▸ Exercise prompt: Copy each record below exactly, please, and leave its pictures out.

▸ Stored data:
'''
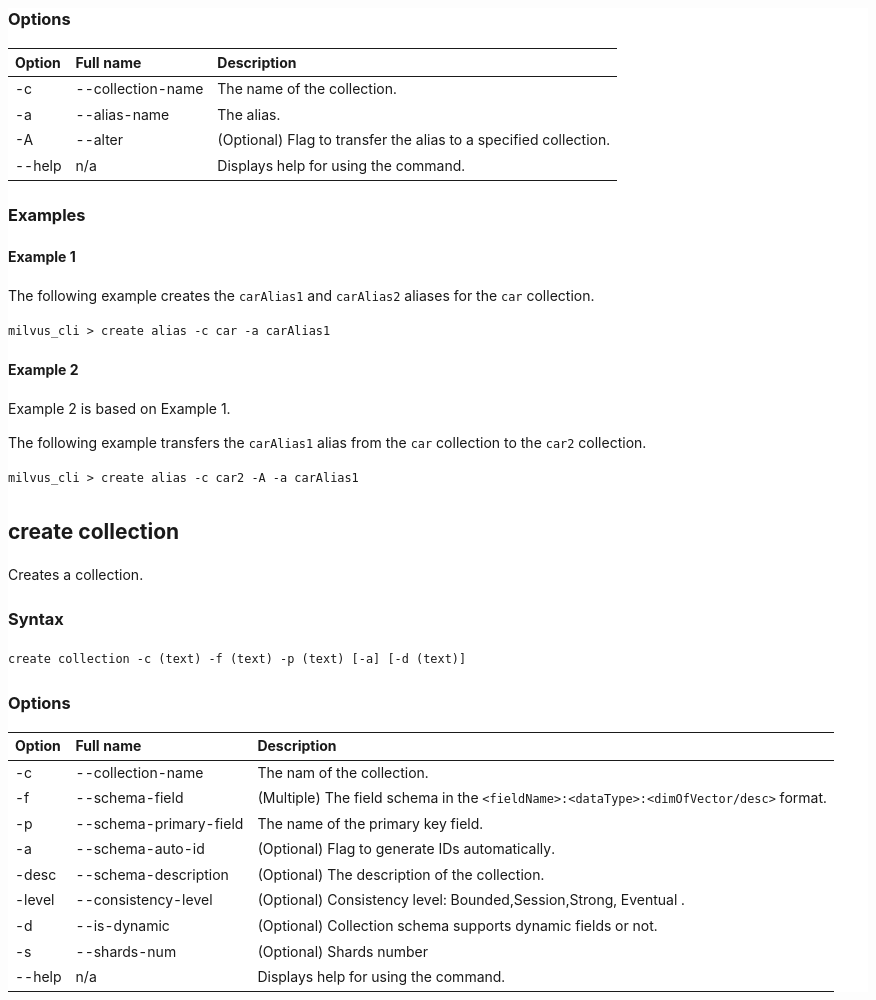 <h3 id="create-alias">Options</h3>

| Option | Full name         | Description                                                      |
| :----- | :---------------- | :--------------------------------------------------------------- |
| -c     | --collection-name | The name of the collection.                                      |
| -a     | --alias-name      | The alias.                                                       |
| -A     | --alter           | (Optional) Flag to transfer the alias to a specified collection. |
| --help | n/a               | Displays help for using the command.                             |

<h3 id="create-alias">Examples</h3>

<h4>Example 1</h4>

The following example creates the <code>carAlias1</code> and <code>carAlias2</code> aliases for the <code>car</code> collection.

```shell
milvus_cli > create alias -c car -a carAlias1
```

<h4>Example 2</h4>

<div class="alert note">Example 2 is based on Example 1.</div>

The following example transfers the <code>carAlias1</code> alias from the <code>car</code> collection to the <code>car2</code> collection.

```shell
milvus_cli > create alias -c car2 -A -a carAlias1
```

## create collection

Creates a collection.

<h3 id="create-collection">Syntax</h3>

```shell
create collection -c (text) -f (text) -p (text) [-a] [-d (text)]
```

<h3 id="create-collection">Options</h3>

| Option | Full name              | Description                                                                            |
| :----- | :--------------------- | :------------------------------------------------------------------------------------- |
| -c     | --collection-name      | The nam of the collection.                                                             |
| -f     | --schema-field         | (Multiple) The field schema in the `<fieldName>:<dataType>:<dimOfVector/desc>` format. |
| -p     | --schema-primary-field | The name of the primary key field.                                                     |
| -a     | --schema-auto-id       | (Optional) Flag to generate IDs automatically.                                         |
| -desc  | --schema-description   | (Optional) The description of the collection.                                          |
| -level | --consistency-level    | (Optional) Consistency level: Bounded,Session,Strong, Eventual .                       |
| -d     | --is-dynamic           | (Optional) Collection schema supports dynamic fields or not.                           |
| -s     | --shards-num           | (Optional) Shards number                                                               |
| --help | n/a                    | Displays help for using the command.                                                   |
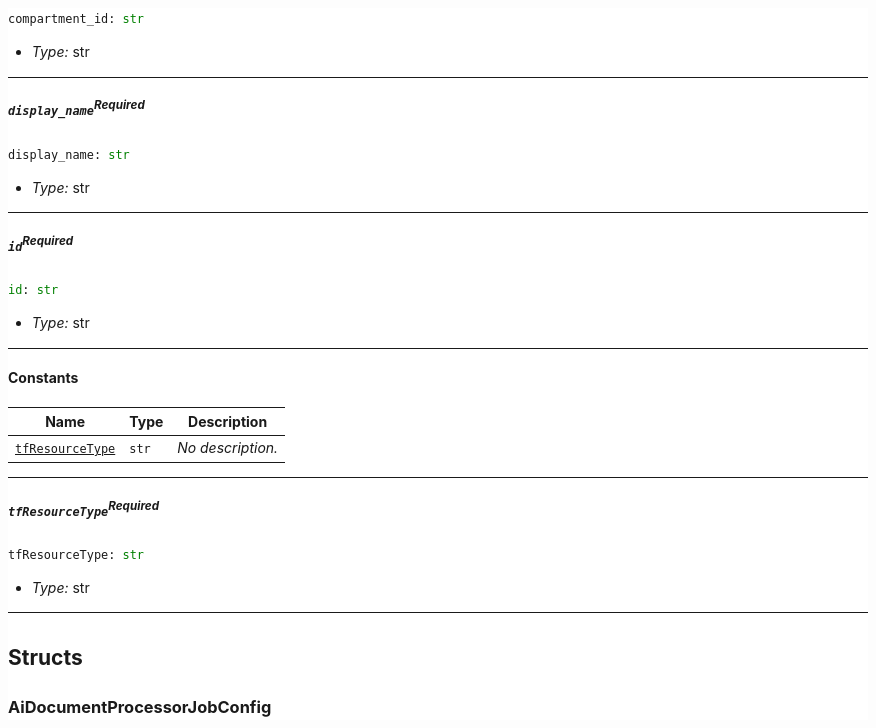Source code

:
 ```python
compartment_id: str
```

- *Type:* str

---

##### `display_name`<sup>Required</sup> <a name="display_name" id="rhizo-co-terraform-provider-oci.aiDocumentProcessorJob.AiDocumentProcessorJob.property.displayName"></a>

```python
display_name: str
```

- *Type:* str

---

##### `id`<sup>Required</sup> <a name="id" id="rhizo-co-terraform-provider-oci.aiDocumentProcessorJob.AiDocumentProcessorJob.property.id"></a>

```python
id: str
```

- *Type:* str

---

#### Constants <a name="Constants" id="Constants"></a>

| **Name** | **Type** | **Description** |
| --- | --- | --- |
| <code><a href="#rhizo-co-terraform-provider-oci.aiDocumentProcessorJob.AiDocumentProcessorJob.property.tfResourceType">tfResourceType</a></code> | <code>str</code> | *No description.* |

---

##### `tfResourceType`<sup>Required</sup> <a name="tfResourceType" id="rhizo-co-terraform-provider-oci.aiDocumentProcessorJob.AiDocumentProcessorJob.property.tfResourceType"></a>

```python
tfResourceType: str
```

- *Type:* str

---

## Structs <a name="Structs" id="Structs"></a>

### AiDocumentProcessorJobConfig <a name="AiDocumentProcessorJobConfig" id="rhizo-co-terraform-provider-oci.aiDocumentProcessorJob.AiDocumentProcessorJobConfig"></a>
'''
▸ Answer section:
 <h3 id="create-alias">Options</h3>

| Option | Full name         | Description                                                      |
| :----- | :---------------- | :--------------------------------------------------------------- |
| -c     | --collection-name | The name of the collection.                                      |
| -a     | --alias-name      | The alias.                                                       |
| -A     | --alter           | (Optional) Flag to transfer the alias to a specified collection. |
| --help | n/a               | Displays help for using the command.                             |

<h3 id="create-alias">Examples</h3>

<h4>Example 1</h4>

The following example creates the <code>carAlias1</code> and <code>carAlias2</code> aliases for the <code>car</code> collection.

```shell
milvus_cli > create alias -c car -a carAlias1
```

<h4>Example 2</h4>

<div class="alert note">Example 2 is based on Example 1.</div>

The following example transfers the <code>carAlias1</code> alias from the <code>car</code> collection to the <code>car2</code> collection.

```shell
milvus_cli > create alias -c car2 -A -a carAlias1
```

## create collection

Creates a collection.

<h3 id="create-collection">Syntax</h3>

```shell
create collection -c (text) -f (text) -p (text) [-a] [-d (text)]
```

<h3 id="create-collection">Options</h3>

| Option | Full name              | Description                                                                            |
| :----- | :--------------------- | :------------------------------------------------------------------------------------- |
| -c     | --collection-name      | The nam of the collection.                                                             |
| -f     | --schema-field         | (Multiple) The field schema in the `<fieldName>:<dataType>:<dimOfVector/desc>` format. |
| -p     | --schema-primary-field | The name of the primary key field.                                                     |
| -a     | --schema-auto-id       | (Optional) Flag to generate IDs automatically.                                         |
| -desc  | --schema-description   | (Optional) The description of the collection.                                          |
| -level | --consistency-level    | (Optional) Consistency level: Bounded,Session,Strong, Eventual .                       |
| -d     | --is-dynamic           | (Optional) Collection schema supports dynamic fields or not.                           |
| -s     | --shards-num           | (Optional) Shards number                                                               |
| --help | n/a                    | Displays help for using the command.                                                   |
Source code

:
 ```python
compartment_id: str
```

- *Type:* str

---

##### `display_name`<sup>Required</sup> <a name="display_name" id="rhizo-co-terraform-provider-oci.aiDocumentProcessorJob.AiDocumentProcessorJob.property.displayName"></a>

```python
display_name: str
```

- *Type:* str

---

##### `id`<sup>Required</sup> <a name="id" id="rhizo-co-terraform-provider-oci.aiDocumentProcessorJob.AiDocumentProcessorJob.property.id"></a>

```python
id: str
```

- *Type:* str

---

#### Constants <a name="Constants" id="Constants"></a>

| **Name** | **Type** | **Description** |
| --- | --- | --- |
| <code><a href="#rhizo-co-terraform-provider-oci.aiDocumentProcessorJob.AiDocumentProcessorJob.property.tfResourceType">tfResourceType</a></code> | <code>str</code> | *No description.* |

---

##### `tfResourceType`<sup>Required</sup> <a name="tfResourceType" id="rhizo-co-terraform-provider-oci.aiDocumentProcessorJob.AiDocumentProcessorJob.property.tfResourceType"></a>

```python
tfResourceType: str
```

- *Type:* str

---

## Structs <a name="Structs" id="Structs"></a>

### AiDocumentProcessorJobConfig <a name="AiDocumentProcessorJobConfig" id="rhizo-co-terraform-provider-oci.aiDocumentProcessorJob.AiDocumentProcessorJobConfig"></a>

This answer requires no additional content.